Teknoloji, insanı her an ulaşılabilir hâle getirdi. Mesajlar, e-postalar, bildirimler… Günün her saati bir şeyler talep ediyor. Ama bu durum, insan doğasına aykırıdır. İnsan her an cevap vermek, her şeye yetişmek üzere yaratılmadı. Sürekli hazır olma hâli, zamanla insanı yorar ve içten içe tüketir.
Sürekli bildirim almak, zihni parçalara böler. Dikkat dağılır, düşünceler yarım kalır, derinlik kaybolur. İnsan hiçbir işe tam olarak odaklanamaz. Bir şey bitmeden diğeri başlar; zihin, tamamlanmamışlık hissiyle dolup taşar. Bu da yorgunluğu artırır, verimi düşürür.

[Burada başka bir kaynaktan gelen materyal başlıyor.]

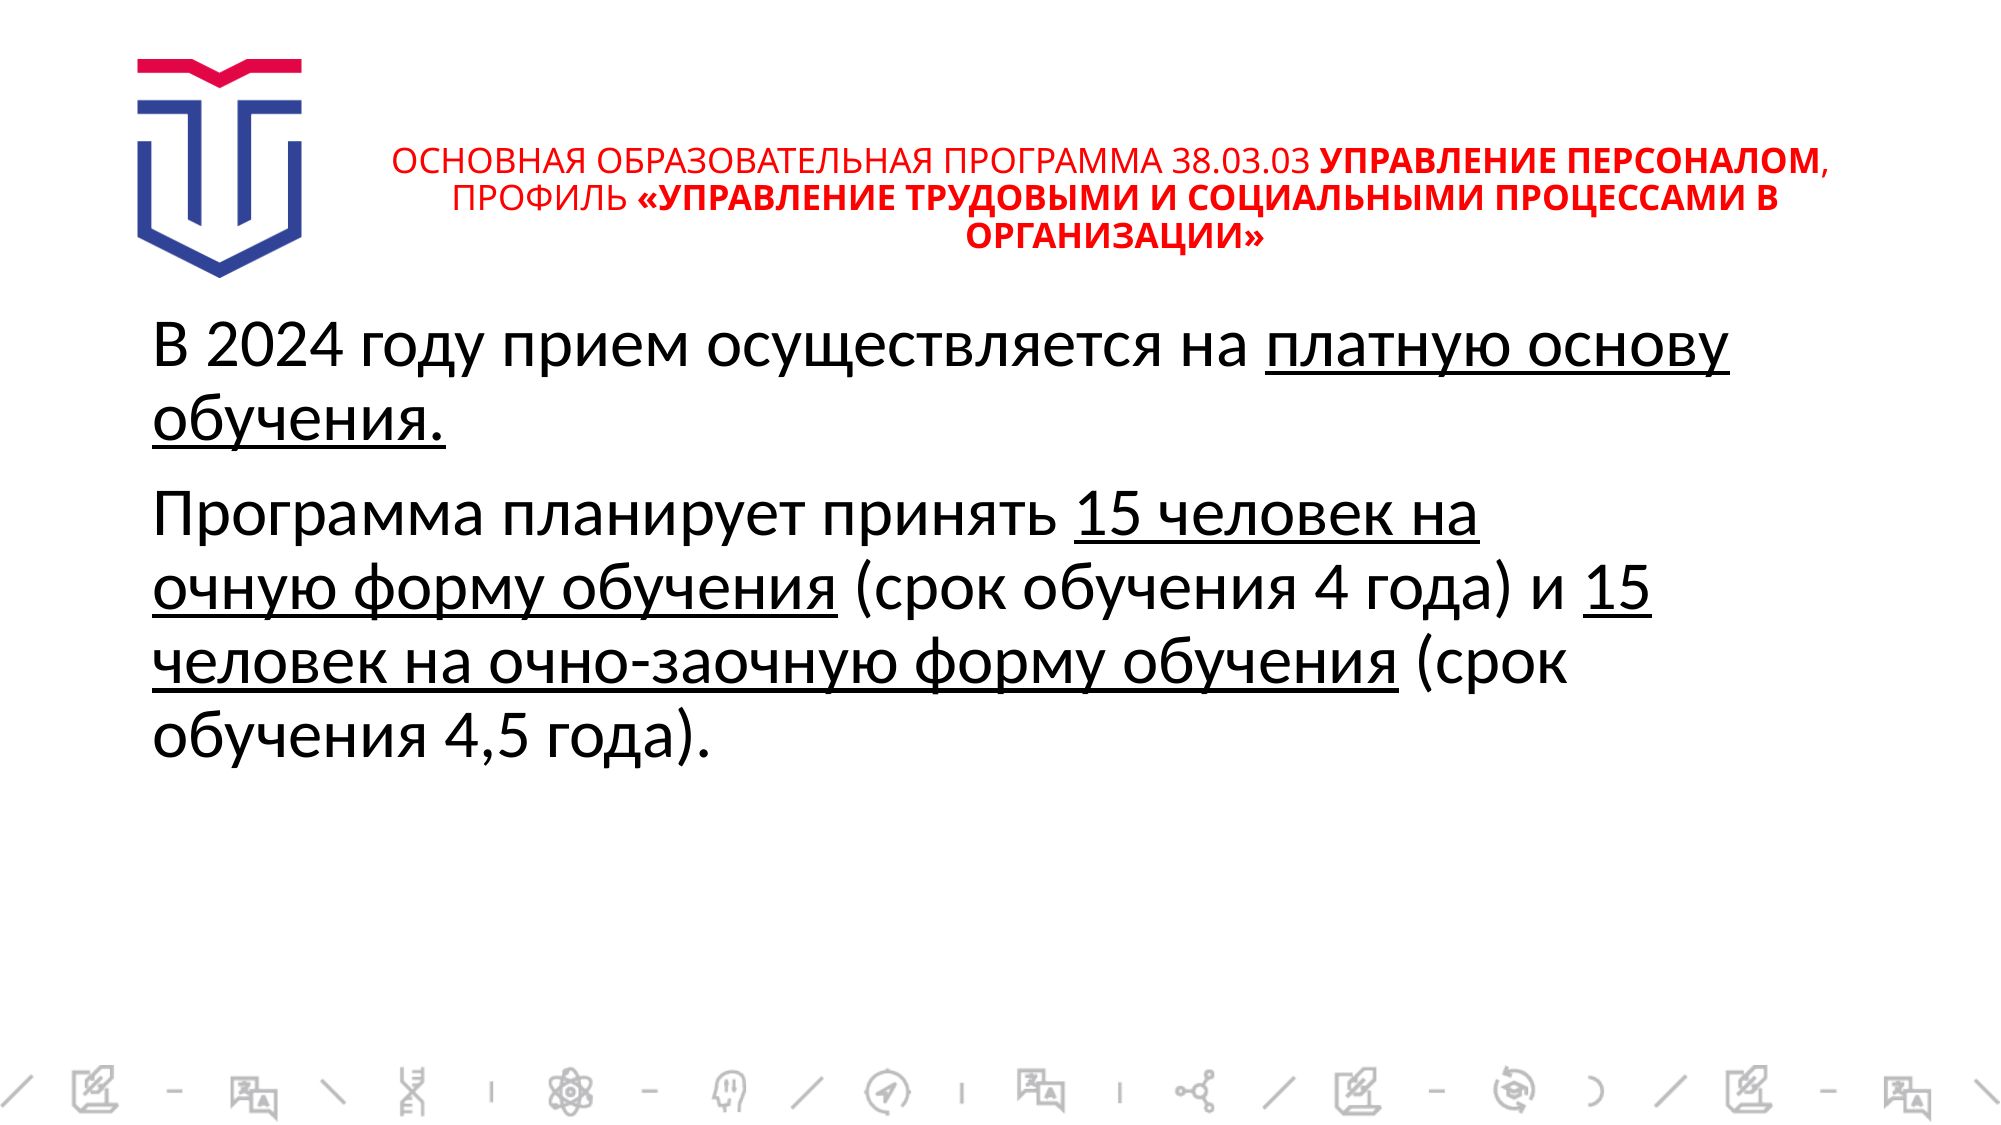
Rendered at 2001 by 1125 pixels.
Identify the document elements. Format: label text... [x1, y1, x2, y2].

picture [137, 59, 302, 278]
picture [0, 1065, 2000, 1123]
title ОСНОВНАЯ ОБРАЗОВАТЕЛЬНАЯ ПРОГРАММА 38.03.03 УПРАВЛЕНИЕ ПЕРСОНАЛОМ, ПРОФИЛЬ «УПРАВЛЕНИЕ ТРУДОВЫМИ И СОЦИАЛЬНЫМИ ПРОЦЕССАМИ В ОРГАНИЗАЦИИ» [367, 59, 1863, 278]
list В 2024 году прием осуществляется на платную основу обучения. Программа планирует принять 15 человек на очную форму обучения (срок обучения 4 года) и 15 человек на очно-заочную форму обучения (срок обучения 4,5 года). [137, 299, 1863, 1014]
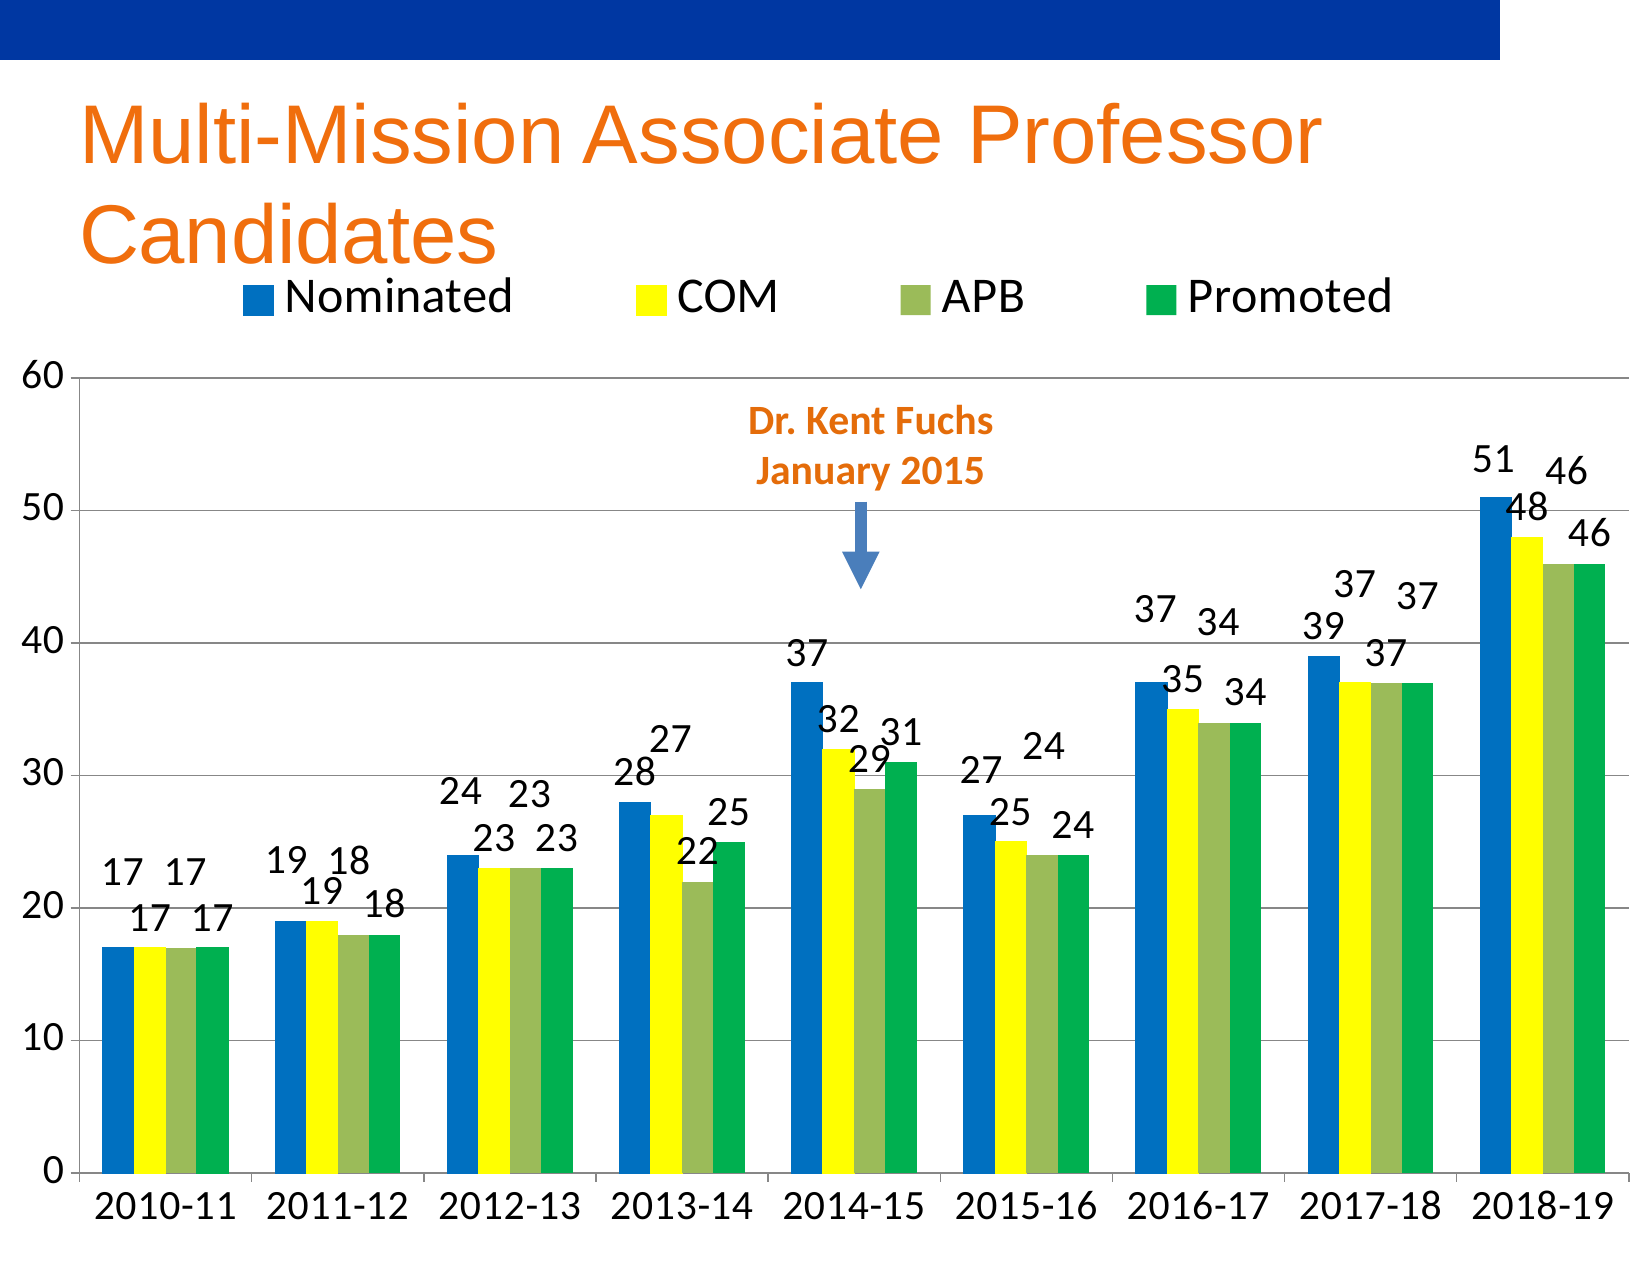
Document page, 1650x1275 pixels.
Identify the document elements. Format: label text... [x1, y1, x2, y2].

chart [0, 255, 1650, 1251]
title Multi-Mission Associate Professor Candidates [77, 78, 1650, 254]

İnsan düşünmek için sessizliğe ihtiyaç duyar. Sessizlik, zihnin kendini toparladığı alandır. Ama modern dünyada sessizlik neredeyse lüks sayılıyor. Boşluklar hemen dolduruluyor, beklemek tahammül edilemez hâle geliyor. Oysa insan, durabildiği kadar insandır.
Teknoloji hayatı hızlandırdı ama insanı yordu. Zaman kazandırdı gibi görünürken, zihinden çaldı. Her şey daha çabuk ama daha yüzeysel oldu. Anlam, hızın gerisinde kaldı.
Bu yüzden mesele ulaşılabilir olmak değil; dengede olmaktır. Ne zaman cevap vereceğini, ne zaman susacağını, ne zaman duracağını bilmek… Gerçek özgürlük, teknolojiyi yönetebilmekte saklıdır. Çünkü insan, her an açık olmak zorunda kaldığında kendine kapalı hâle gelir.